======== DOCUMENT SEGMENT

Schneider Electric Launches New Energy and Sustainability Solutions Platform

Schneider Electric combines climate risk and carbon management tools

Schneider Electric has introduced Resource Advisor+, a software platform that brings together emissions tracking, supply chain engagement, and climate risk assessment under one system. The launch arrives as UK businesses face mounting pressure to demonstrate progress on carbon reduction, manage Scope 3 emissions, and prepare for climate-related financial disclosures.

The platform uses artificial intelligence to automate parts of the data collection and analysis process. For SMEs working toward net zero commitments or responding to supply chain sustainability requirements, this type of consolidated approach reflects a broader shift in how larger corporations expect their suppliers to report environmental performance.

Resource Advisor+ marks Schneider Electric’s attempt to address a common problem: sustainability teams often work with multiple disconnected tools, making it difficult to maintain data accuracy or produce consistent reports. Whether this integrated model delivers practical benefits for smaller businesses remains to be seen, but the direction of travel is clear. Large buyers increasingly want suppliers to provide standardised carbon data and demonstrate credible reduction plans.

================
======== EXTRACTED MATERIAL

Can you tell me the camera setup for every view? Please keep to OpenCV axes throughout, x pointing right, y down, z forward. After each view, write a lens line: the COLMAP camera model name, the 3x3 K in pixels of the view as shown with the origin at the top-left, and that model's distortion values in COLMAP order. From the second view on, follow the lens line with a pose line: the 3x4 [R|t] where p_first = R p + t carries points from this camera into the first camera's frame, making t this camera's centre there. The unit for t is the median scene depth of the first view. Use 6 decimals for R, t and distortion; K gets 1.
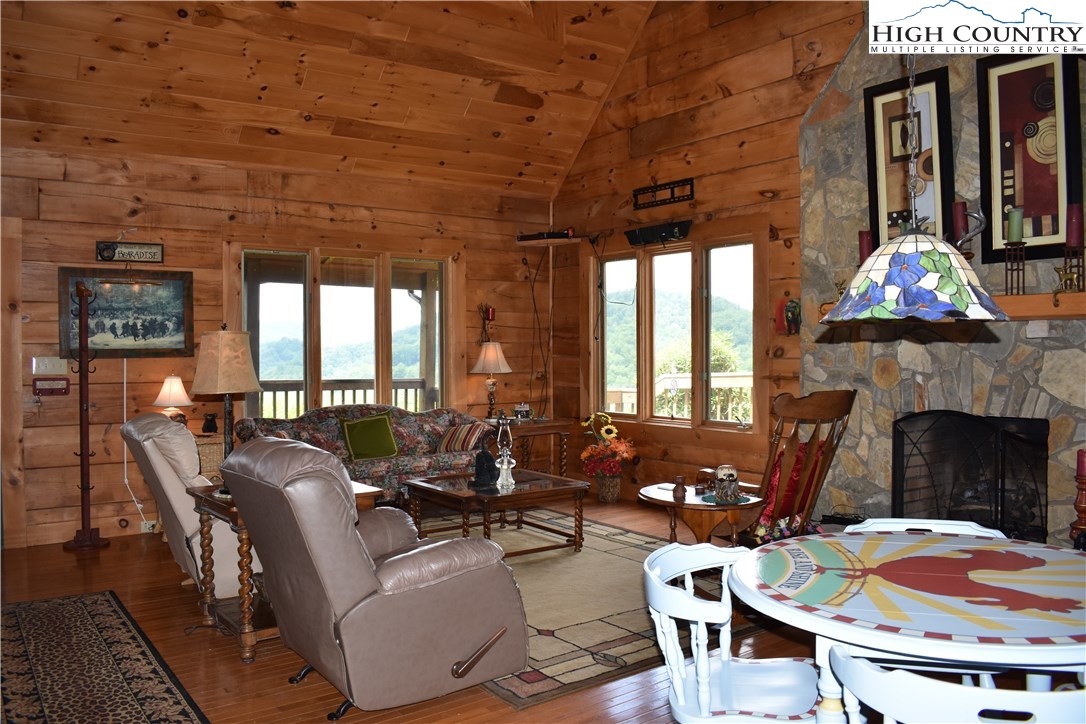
lens RADIAL K [[856.8, 0, 544.3], [0, 856.8, 357.1], [0, 0, 1]] dist [-0.094474, 0.016208]
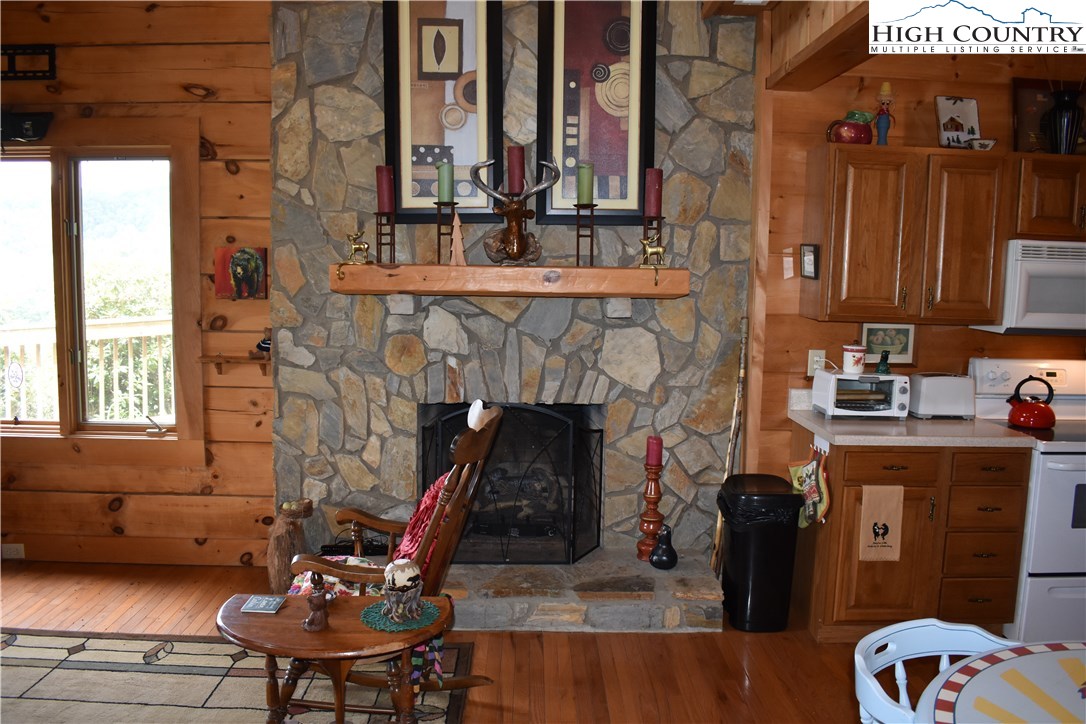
lens RADIAL K [[856.8, 0, 544.3], [0, 856.8, 357.1], [0, 0, 1]] dist [-0.094474, 0.016208]
pose [[0.586625, -0.075164, 0.806363, -0.156977], [-0.010784, 0.994870, 0.100581, -0.060588], [-0.809787, -0.067699, 0.582805, 0.448559]]
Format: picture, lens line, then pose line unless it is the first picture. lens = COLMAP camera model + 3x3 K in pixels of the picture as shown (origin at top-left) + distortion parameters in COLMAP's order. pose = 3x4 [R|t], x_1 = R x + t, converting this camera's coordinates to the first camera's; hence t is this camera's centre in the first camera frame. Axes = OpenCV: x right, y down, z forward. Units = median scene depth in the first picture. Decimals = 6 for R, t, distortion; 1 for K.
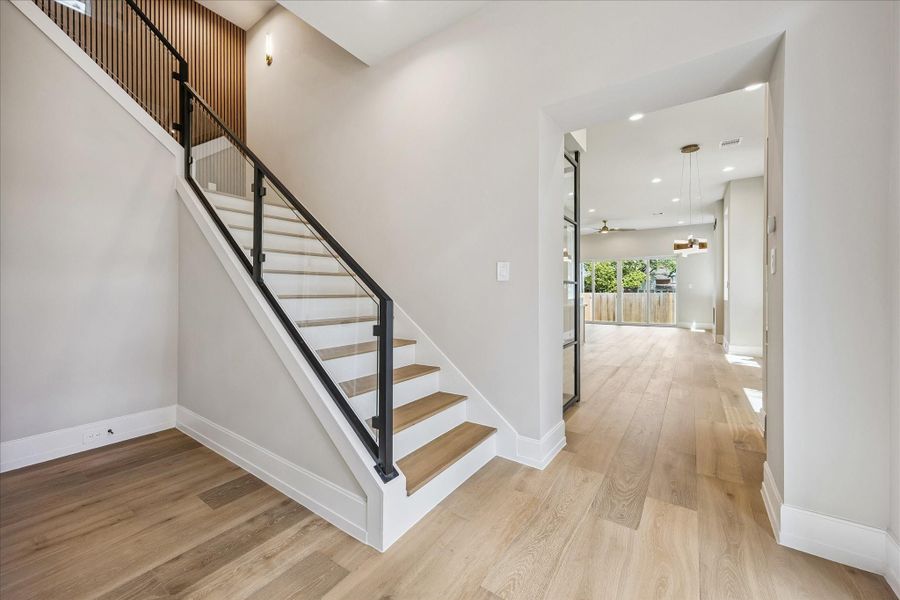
lens RADIAL K [[341.2, 0, 449.3], [0, 341.2, 299.8], [0, 0, 1]] dist [-0.008437, 0.000147]
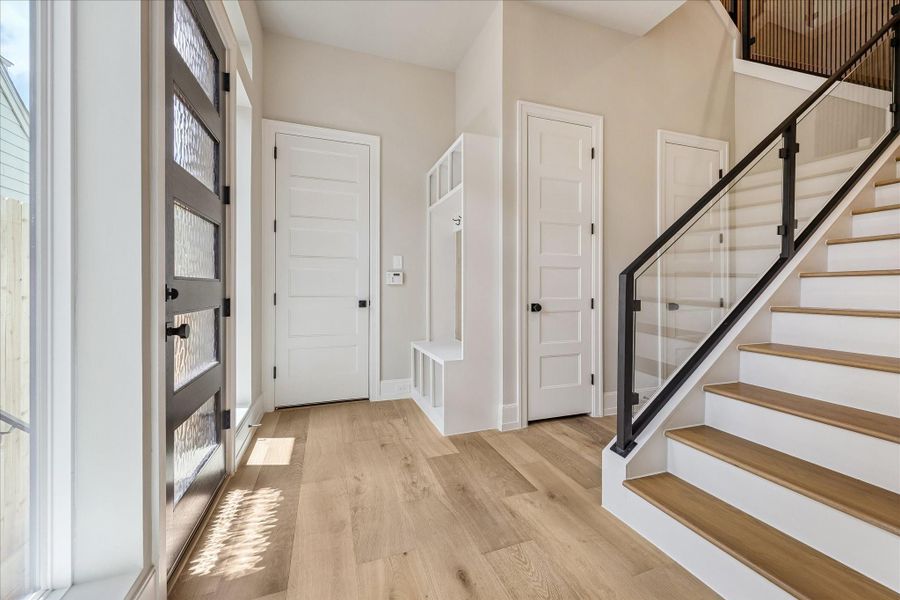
lens RADIAL K [[341.2, 0, 450.7], [0, 341.2, 296.7], [0, 0, 1]] dist [-0.008437, 0.000147]
pose [[-0.602160, 0.014678, -0.798240, 0.925492], [0.005558, 0.999884, 0.014193, 0.042129], [0.798356, 0.004110, -0.602172, 1.207981]]
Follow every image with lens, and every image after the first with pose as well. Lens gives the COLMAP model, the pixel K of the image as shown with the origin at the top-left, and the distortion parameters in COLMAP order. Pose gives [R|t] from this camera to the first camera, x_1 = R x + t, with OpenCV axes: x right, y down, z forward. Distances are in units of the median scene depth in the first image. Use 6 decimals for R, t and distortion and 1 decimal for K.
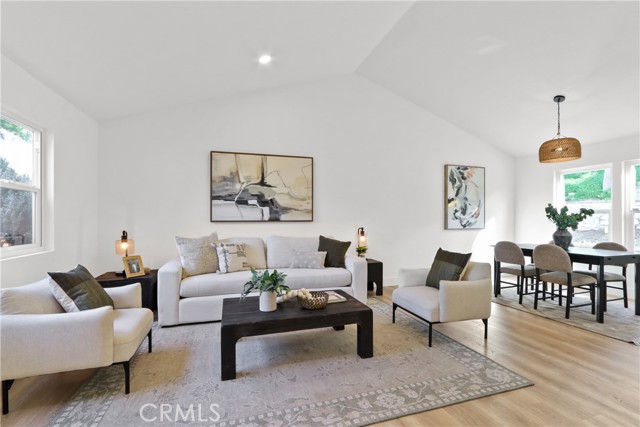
lens RADIAL K [[296.5, 0, 325.5], [0, 296.5, 216.5], [0, 0, 1]] dist [-0.018657, 0.002597]
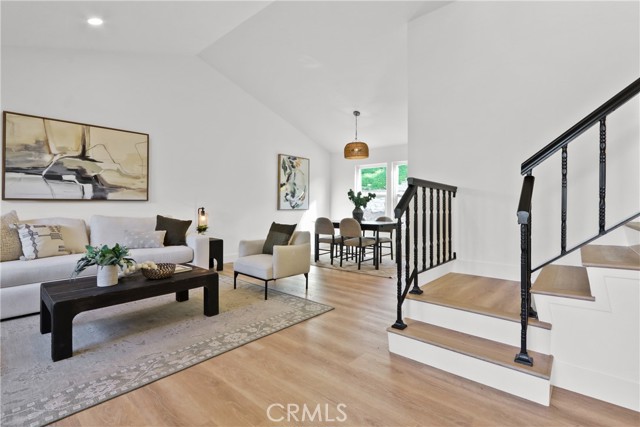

================

■ TASK SET ■
- a) Extract the passage of the Schneider Electric article starting at "Schneider Electric Launches" and ending at "climate-related financial disclosures.".
- b) Please extend the Schneider Electric article, picking up right after its final sentence.

■ TASK RESULTS ■
- a)
Schneider Electric Launches New Energy and Sustainability Solutions Platform

Schneider Electric combines climate risk and carbon management tools

Schneider Electric has introduced Resource Advisor+, a software platform that brings together emissions tracking, supply chain engagement, and climate risk assessment under one system. The launch arrives as UK businesses face mounting pressure to demonstrate progress on carbon reduction, manage Scope 3 emissions, and prepare for climate-related financial disclosures.

- b)
How the platform handles emissions and supply chain data

The system launched with two products already available. Carbon Performance handles greenhouse gas accounting across Scope 1, 2, and 3 emissions, following the GHG Protocol methodology that UK businesses must use for most reporting frameworks. It includes scenario modelling tools that let companies test different reduction pathways before committing resources.

Meanwhile, the Supply Chain component helps organisations engage their suppliers on decarbonisation. Previously released as Zeigo Hub before being integrated into Resource Advisor+, it provides a structured way to set supplier-specific targets, track progress, and build tailored programmes for different parts of the supply base.

Both products run on workflows managed by Sera, Schneider Electric’s AI agent. The system flags data anomalies, runs emissions calculations, and suggests actions based on the information it processes. For businesses managing complex supply chains, this type of automation can reduce the manual effort needed to prepare carbon reports or respond to customer questionnaires.

Schneider Electric plans to add two more products during 2026. One will focus on climate risk assessment and regulatory reporting, addressing requirements such as the UK’s sustainability disclosure rules. The other will cover energy management and efficiency, areas where many SMEs still lack visibility into consumption patterns and cost-saving opportunities.

The platform consolidates functions that companies often handle separately. Instead of using one tool for emissions tracking, another for supplier engagement, and a third for scenario analysis, Resource Advisor+ attempts to centralise these activities. Whether that approach suits businesses depends largely on their existing systems and the complexity of their supply chains.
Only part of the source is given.